At this stage, we analyzed the data and some conclusions may already be established:

In habitat of chalk covered by Nari hardpan with limestone and marl layers,

the upper soil and the rock to a depth of 2.5 m becomes dry towards the end

of the summer. Water percolation, during and following the rainy season

during an average year, does not reach the bottom of the dry area. The

wetting slowly progressed towards this depth in a few months, and at the

same time, the shallower area became dry. Later, all the wetted area became

dry.

Deeper rock moisture has almost no seasonal changes. There are quite sharp

interfaces between the upper dry area and the lower wet area.

When the annual rainfall is high, the moistening is deeper and remains so for

a longer period. In rainy years, the wetting front may break through the dry

area bottom and unite with the lower wet area.

Moisture fluctuation along the section can reflect an intermediate layer of

limestone, marl and soil, and the Nari layers.
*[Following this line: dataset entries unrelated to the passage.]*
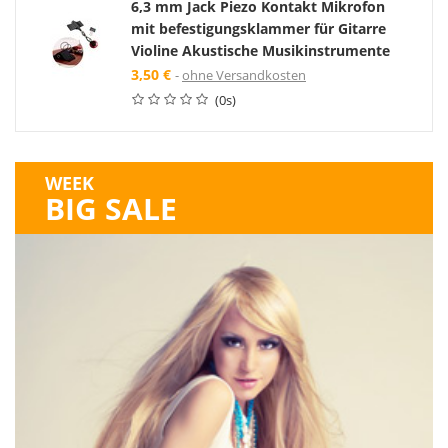
6,3 mm Jack Piezo Kontakt Mikrofon
mit befestigungsklammer für Gitarre
Violine Akustische Musikinstrumente
3,50 €
ohne Versandkosten
(0s)
WEEK
BIG SALE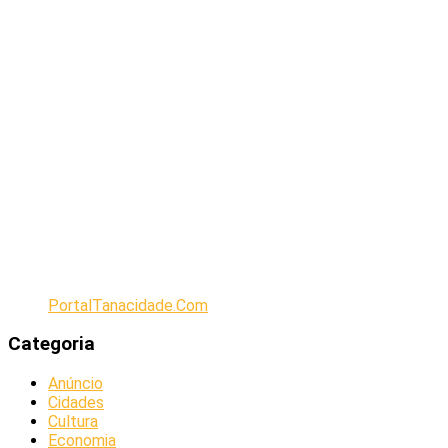
PortalTanacidade.Com
Categoria
Anúncio
Cidades
Cultura
Economia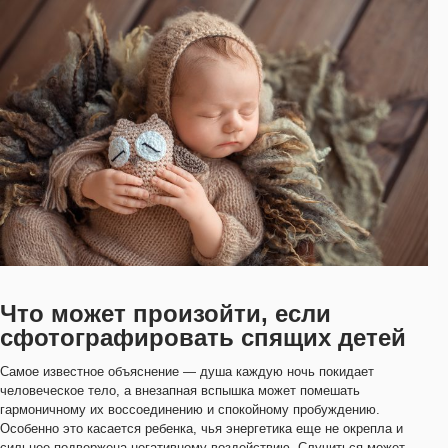
Что может произойти, если
сфотографировать спящих детей
Самое известное объяснение — душа каждую ночь покидает
человеческое тело, а внезапная вспышка может помешать
гармоничному их воссоединению и спокойному пробуждению.
Особенно это касается ребенка, чья энергетика еще не окрепла и
сильнее подвержена негативному воздействию. Случиться может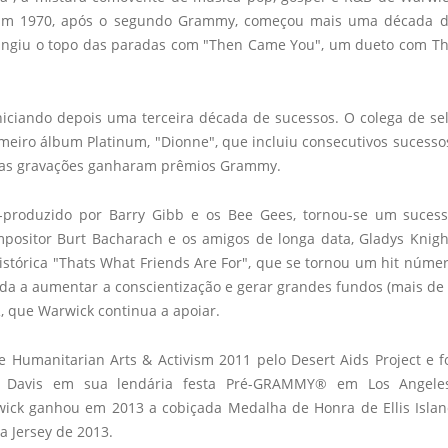
s. Em 1970, após o segundo Grammy, começou mais uma década 
tingiu o topo das paradas com "Then Came You", um dueto com T
niciando depois uma terceira década de sucessos. O colega de se
meiro álbum Platinum, "Dionne", que incluiu consecutivos sucesso
as as gravações ganharam prêmios Grammy.
-produzido por Barry Gibb e os Bee Gees, tornou-se um suces
mpositor Burt Bacharach e os amigos de longa data, Gladys Knigh
istórica "Thats What Friends Are For", que se tornou um hit núme
a a aumentar a conscientização e gerar grandes fundos (mais de
, que Warwick continua a apoiar.
 Humanitarian Arts & Activism 2011 pelo Desert Aids Project e f
ive Davis em sua lendária festa Pré-GRAMMY® em Los Angele
rwick ganhou em 2013 a cobiçada Medalha de Honra de Ellis Isla
a Jersey de 2013.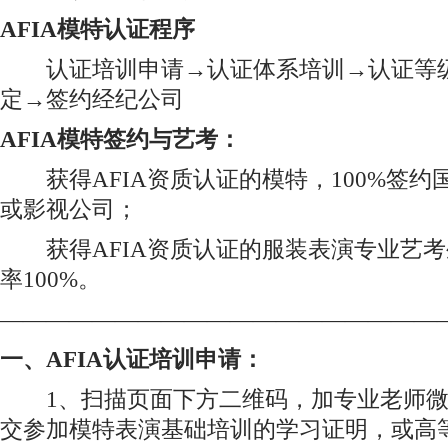
AFIA模特认证程序
认证培训申请→认证体系培训→认证等级
定→签约经纪公司
AFIA模特签约与艺考：
获得AFIA资质认证的模特，100%签约
或影视公司；
获得AFIA资质认证的服装表演专业艺考
率100%。
———————————————————
一、AFIA认证培训申请：
1、扫描页面下方二维码，加专业老师微
交参加模特表演基础培训的学习证明，或高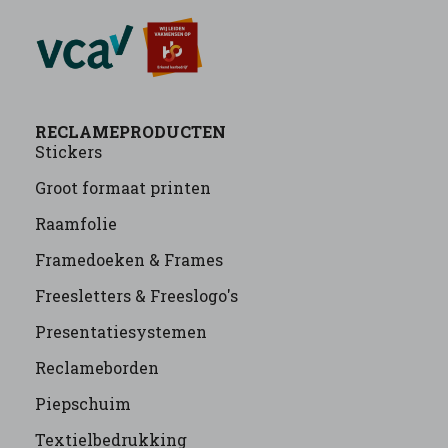
RECLAMEPRODUCTEN
Stickers
Groot formaat printen
Raamfolie
Framedoeken & Frames
Freesletters & Freeslogo's
Presentatiesystemen
Reclameborden
Piepschuim
Textielbedrukking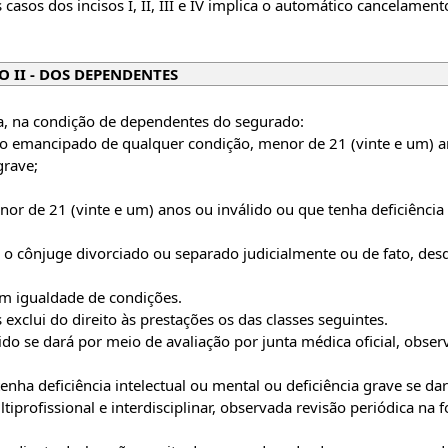
asos dos incisos I, II, III e IV implica o automático cancelament
O II - DOS DEPENDENTES
ia, na condição de dependentes do segurado:
o emancipado de qualquer condição, menor de 21 (vinte e um) 
grave;
r de 21 (vinte e um) anos ou inválido ou que tenha deficiência
o cônjuge divorciado ou separado judicialmente ou de fato, des
 igualdade de condições.
exclui do direito às prestações os das classes seguintes.
o se dará por meio de avaliação por junta médica oficial, obser
a deficiência intelectual ou mental ou deficiência grave se da
tiprofissional e interdisciplinar, observada revisão periódica na 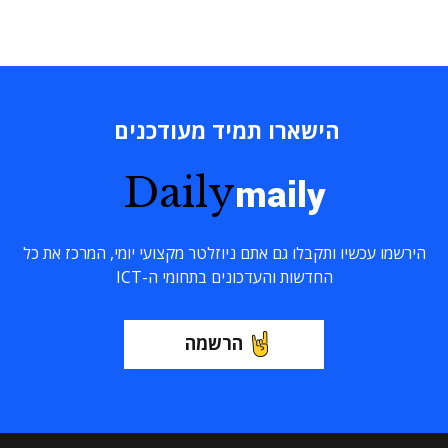
הישארו תמיד מעודכנים
Daily
maily
הירשמו עכשיו ותקבלו גם אתם ניוזלטר מקצועי יומי, המרכז את כל
החדשות והעדכונים בתחומי ה-ICT
הרשמה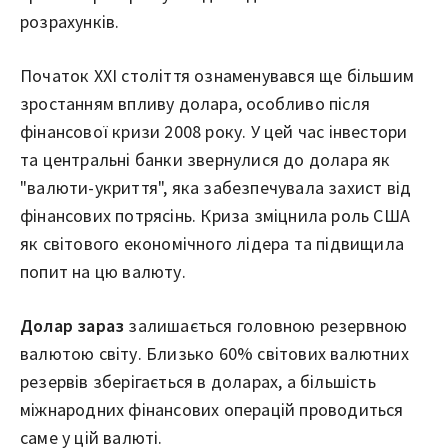
розрахунків.
Початок XXI століття ознаменувався ще більшим
зростанням впливу долара, особливо після
фінансової кризи 2008 року. У цей час інвестори
та центральні банки звернулися до долара як
"валюти-укриття", яка забезпечувала захист від
фінансових потрясінь. Криза зміцнила роль США
як світового економічного лідера та підвищила
попит на цю валюту.
Долар зараз
залишається головною резервною
валютою світу. Близько 60% світових валютних
резервів зберігається в доларах, а більшість
міжнародних фінансових операцій проводиться
саме у цій валюті.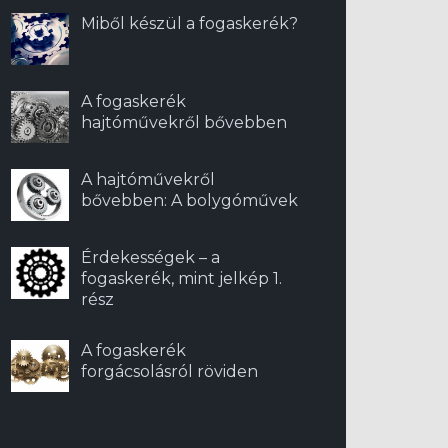
Miből készül a fogaskerék?
A fogaskerék
hajtóművekről bővebben
A hajtóművekről
bővebben: A bolygóművek
Érdekességek – a
fogaskerék, mint jelkép 1.
rész
A fogaskerék
forgácsolásról röviden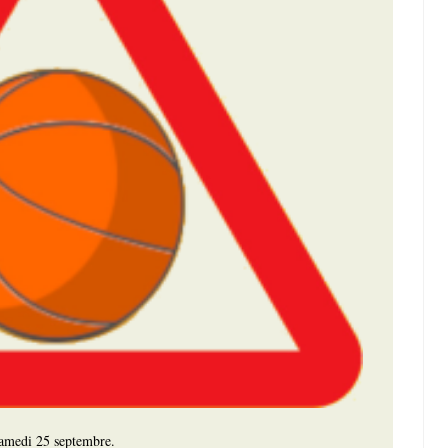
samedi 25 septembre.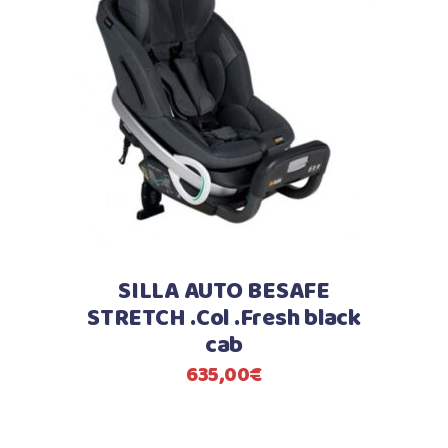
SILLA AUTO BESAFE
STRETCH .Col .Fresh black
cab
635,00
€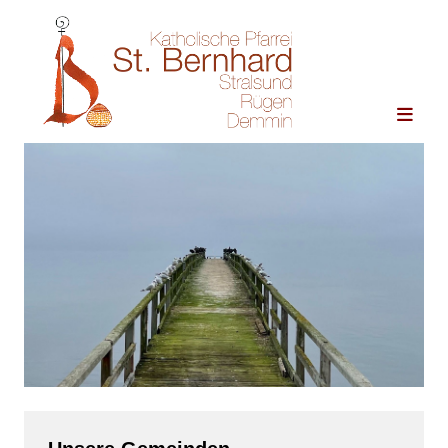
Zum Inhalt springen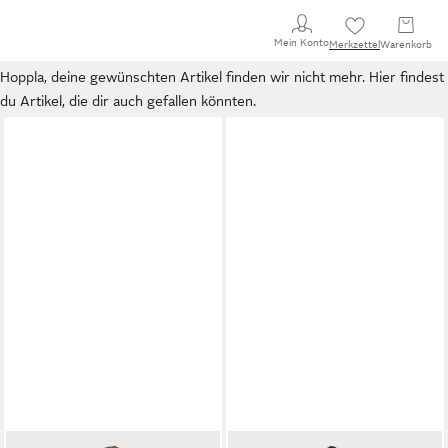
Mein Konto
Merkzettel
Warenkorb
Hoppla, deine gewünschten Artikel finden wir nicht mehr. Hier findest
du Artikel, die dir auch gefallen könnten.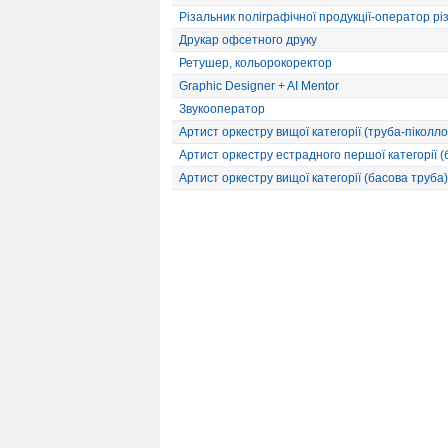
Різальник поліграфічної продукції-оператор різ
Друкар офсетного друку
Ретушер, кольорокоректор
Graphic Designer + AI Mentor
Звукооператор
Артист оркестру вищої категорії (труба-піколло
Артист оркестру естрадного першої категорії 
Артист оркестру вищої категорії (басова труба)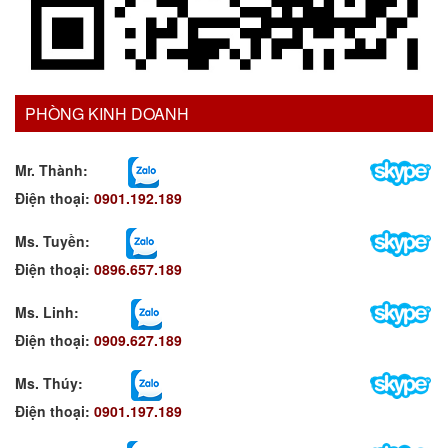
PHÒNG KINH DOANH
Mr. Thành:
Điện thoại:
0901.192.189
Ms. Tuyền
:
Điện thoại:
0896.657.189
Ms. Linh
:
Điện thoại:
0909.627.189
Ms. Thúy:
Điện thoại:
0901.197.189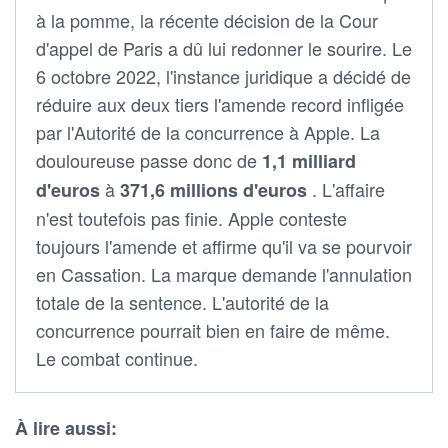
à la pomme, la récente décision de la Cour
d'appel de Paris a dû lui redonner le sourire. Le
6 octobre 2022, l'instance juridique a décidé de
réduire aux deux tiers l'amende record infligée
par l'Autorité de la concurrence à Apple. La
douloureuse passe donc de
1,1 milliard
à
. L'affaire
d'euros
371,6 millions d'euros
n'est toutefois pas finie. Apple conteste
toujours l'amende et affirme qu'il va se pourvoir
en Cassation. La marque demande l'annulation
totale de la sentence. L'autorité de la
concurrence pourrait bien en faire de même.
Le combat continue.
À lire aussi: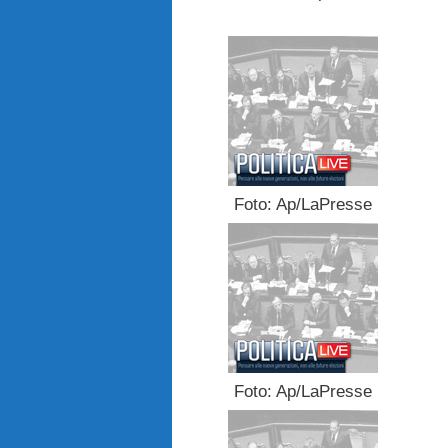
Foto: Ap/LaPresse
Foto: Ap/LaPresse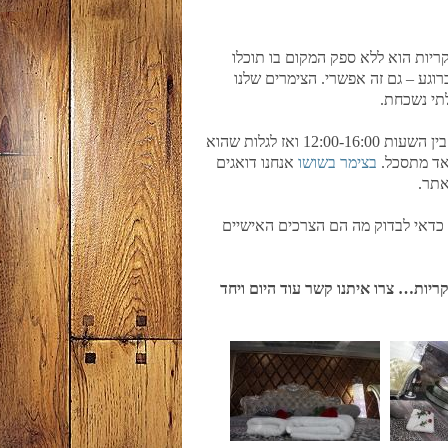
ריות הוא ללא ספק המקום בו תוכלו
וגע – גם זה אפשרי. הצימרים שלנו
תי נשכחת.
עוד דבר שחשוב הוא עניין הנוחות. אף אחד לא רוצה לתכנן להתארח בצימר בין השעות 12:00-16:00 ואז לגלות שהוא
בצימר בשושו
אנחנו דואגים
אתר.
, כדאי לבדוק מה הם הצרכים האישיים
יות… צרו איתנו קשר עוד היום ויחד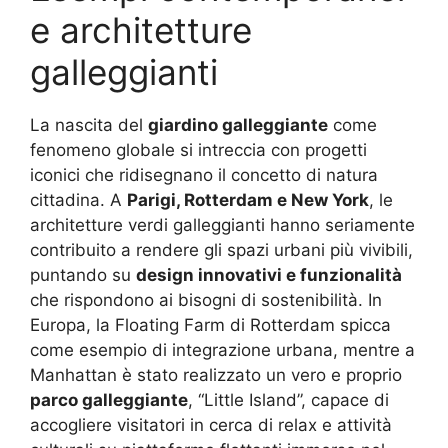
e architetture
galleggianti
La nascita del
giardino galleggiante
come
fenomeno globale si intreccia con progetti
iconici che ridisegnano il concetto di natura
cittadina. A
Parigi, Rotterdam e New York
, le
architetture verdi galleggianti hanno seriamente
contribuito a rendere gli spazi urbani più vivibili,
puntando su
design innovativi e funzionalità
che rispondono ai bisogni di sostenibilità. In
Europa, la Floating Farm di Rotterdam spicca
come esempio di integrazione urbana, mentre a
Manhattan è stato realizzato un vero e proprio
parco galleggiante
, “Little Island”, capace di
accogliere visitatori in cerca di relax e attività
The influence of these layers is,

in particular, during the time of percolation and wetting.

The 3-D soil-rock system in each site has a high influence on the water distribution

along the section. Our aim is to examine and compare the influence of various soil-rock

systems on the water system dynamics in the ecosystems in the same sites. This study of

the water system in the rock serves as a tool in understanding the hydraulic properties of

the rock in the section and the hydrologic processes in this region.